The White House earlier this year attempted to allay the concerns of faith-based employers by announcing that such employers wouldn’t have to pay directly for the contraception coverage. Instead, health insurers would pay at no additional cost to the employers. But opponents, most visibly the bishops, said that still violated their faith and conscience.
In contrast, the health association, led by Sister Carol Keehan and made up of more than 2,000 health care entities, said it was comfortable with the compromise. But Friday’s letter includes the same concerns the bishops have voiced all along, that the mandate codifies in law that houses of worship are inherently “religious” — and thus entitled to an exemption — but faith-based social service groups aren’t.

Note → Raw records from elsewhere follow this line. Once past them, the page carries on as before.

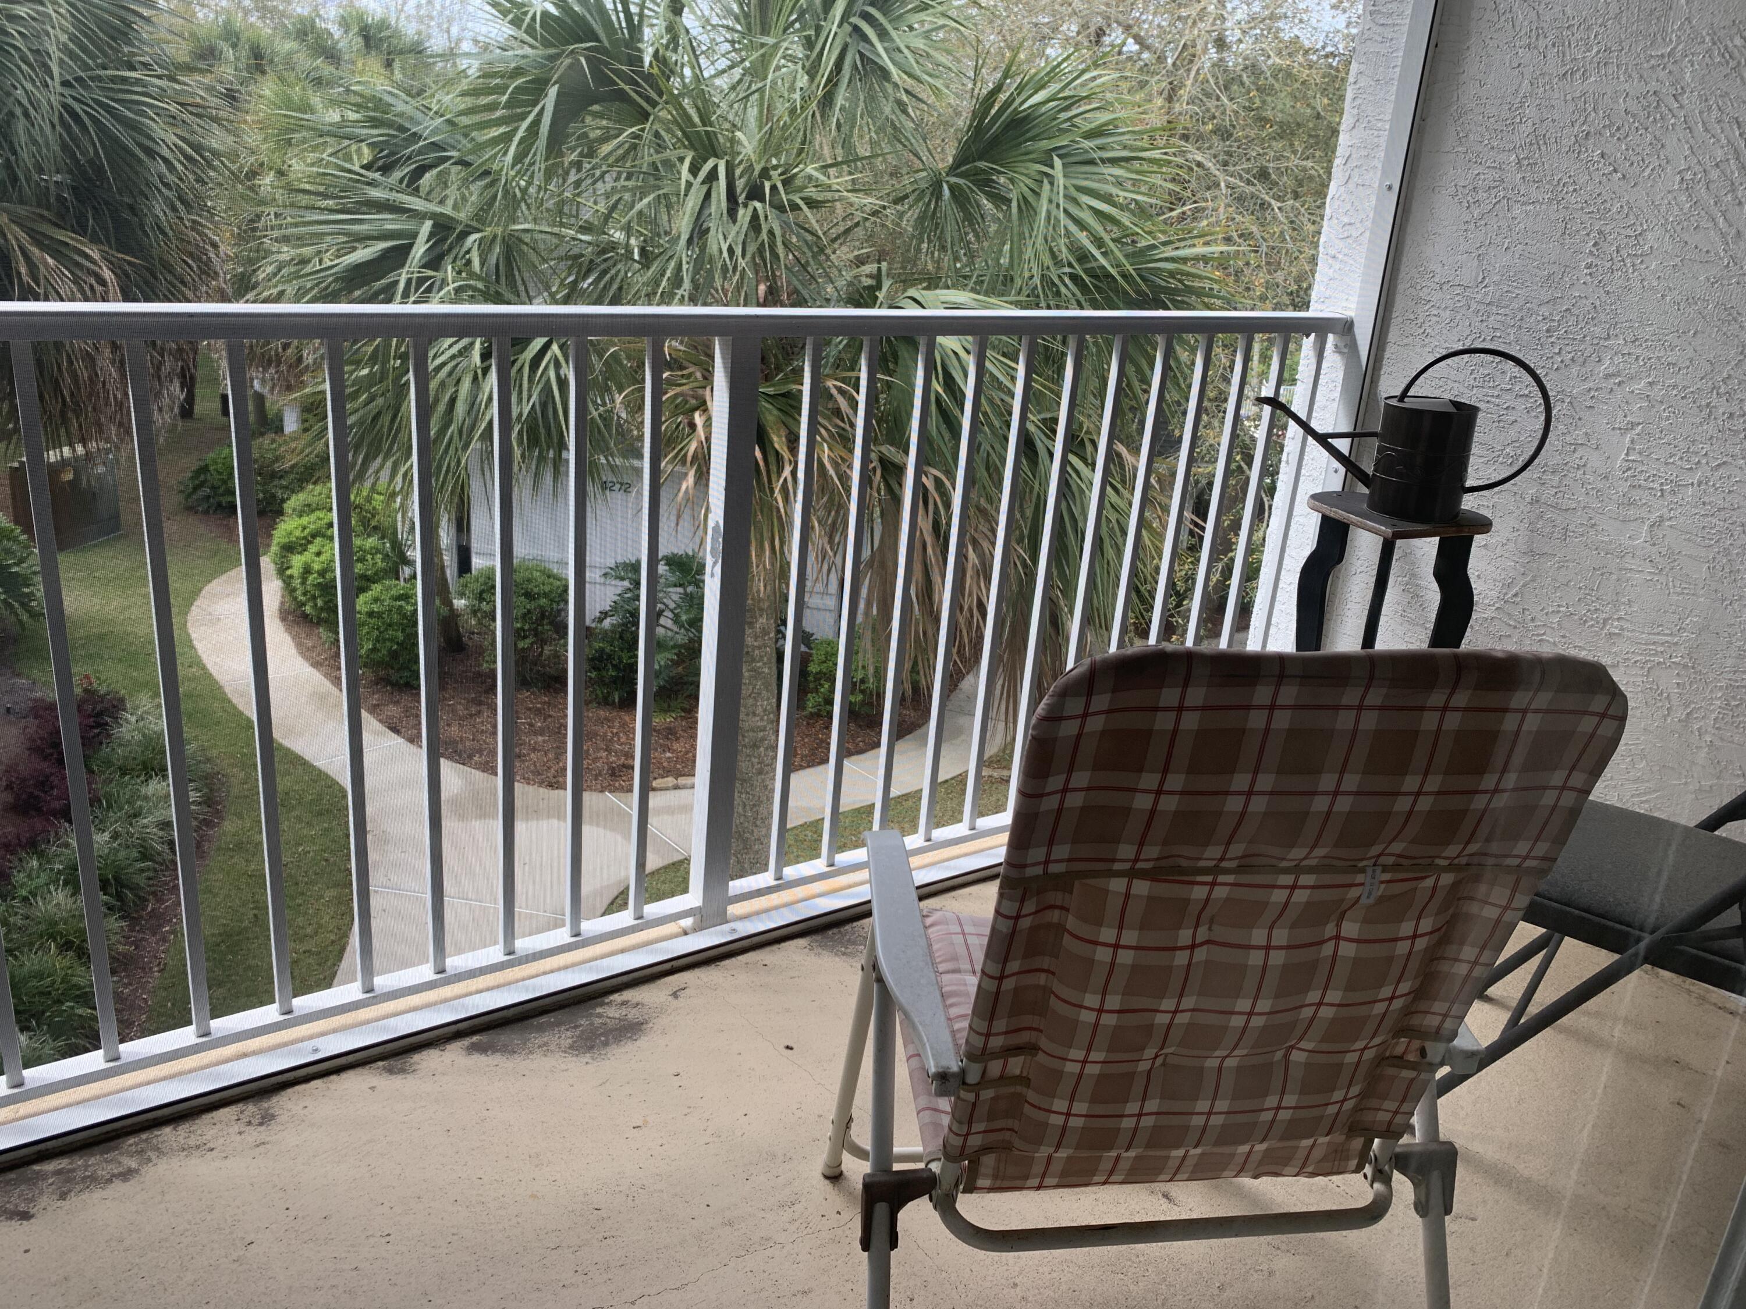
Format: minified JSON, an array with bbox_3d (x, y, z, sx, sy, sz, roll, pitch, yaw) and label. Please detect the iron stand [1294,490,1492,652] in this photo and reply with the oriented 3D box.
[{"bbox_3d":[0.942,0.092,2.580,0.336,0.786,0.315,-5,22,-25],"label":"iron stand"}]

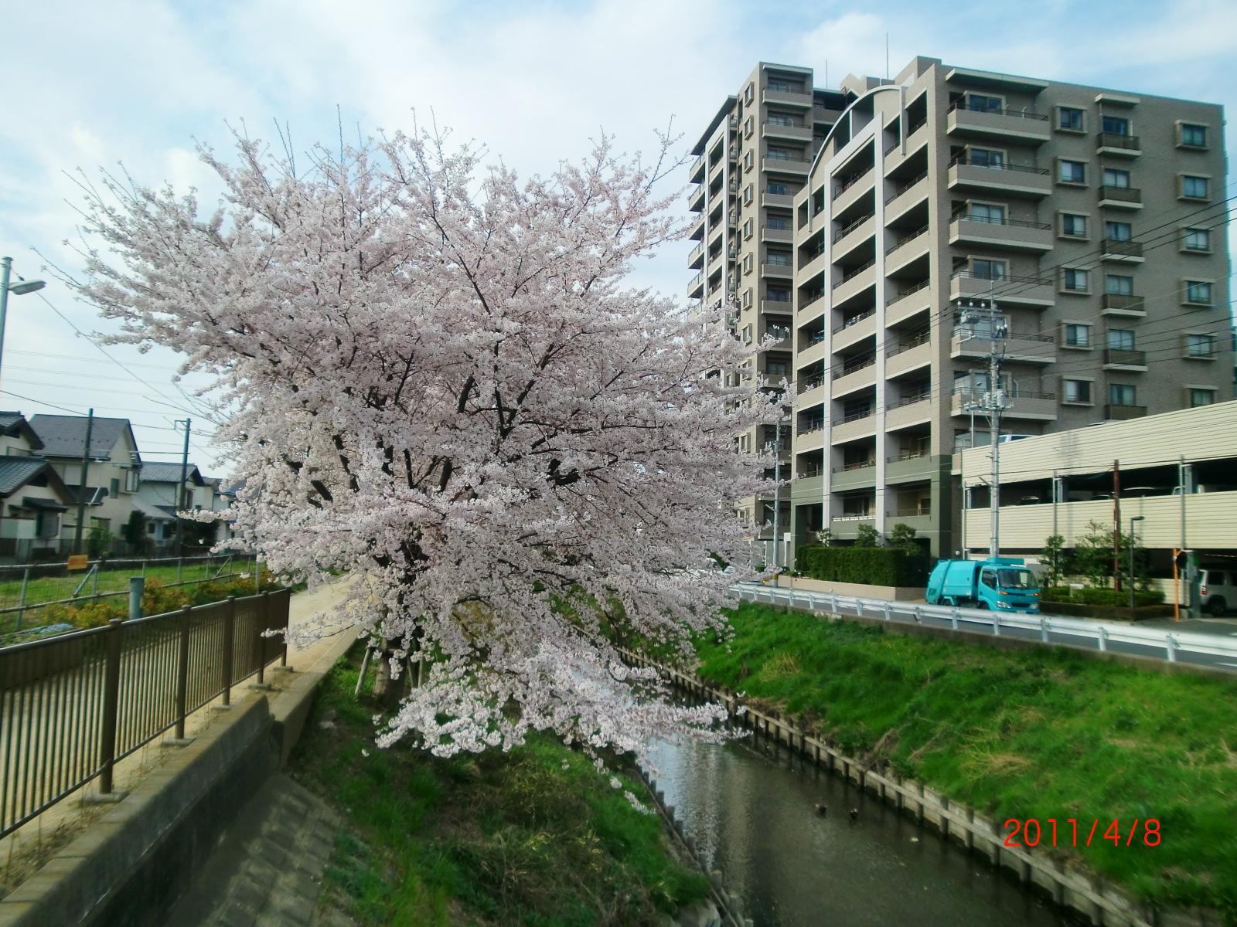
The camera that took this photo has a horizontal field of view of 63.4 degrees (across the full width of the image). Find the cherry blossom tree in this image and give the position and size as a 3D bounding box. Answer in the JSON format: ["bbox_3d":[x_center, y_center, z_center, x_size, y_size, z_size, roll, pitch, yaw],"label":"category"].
[{"bbox_3d":[-2.490,-0.498,13.289,9.200,7.800,8.600,2,-5,-10],"label":"cherry blossom tree"}]

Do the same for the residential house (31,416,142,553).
[{"bbox_3d":[-30.788,1.527,56.627,5.400,8.350,7.000,2,-5,-9],"label":"residential house"}]

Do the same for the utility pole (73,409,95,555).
[{"bbox_3d":[-26.132,1.310,49.025,0.320,7.850,0.320,1,-5,0],"label":"utility pole"}]

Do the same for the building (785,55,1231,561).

The mandate as is “parses a bona fide religious organization into secular and religious components solely to impose burdens on the secular portion. To make this distinction is to create a false dichotomy between the Catholic Church and the ministries through which the Church lives out the teachings of Jesus Christ. Catholic health care providers are participants in the healing ministry of Jesus,” the letter said.
It wasn’t immediately clear what led to the association’s change of view. The letter cites “our examination and study of the proposal,” and officials at the White House and the U.S. Conference of Catholic Bishops have said private meetings about the mandate have continued in recent months.
In the latest Washington Post-ABC News poll Romney is beating Obama 55-41 among white Catholic voters.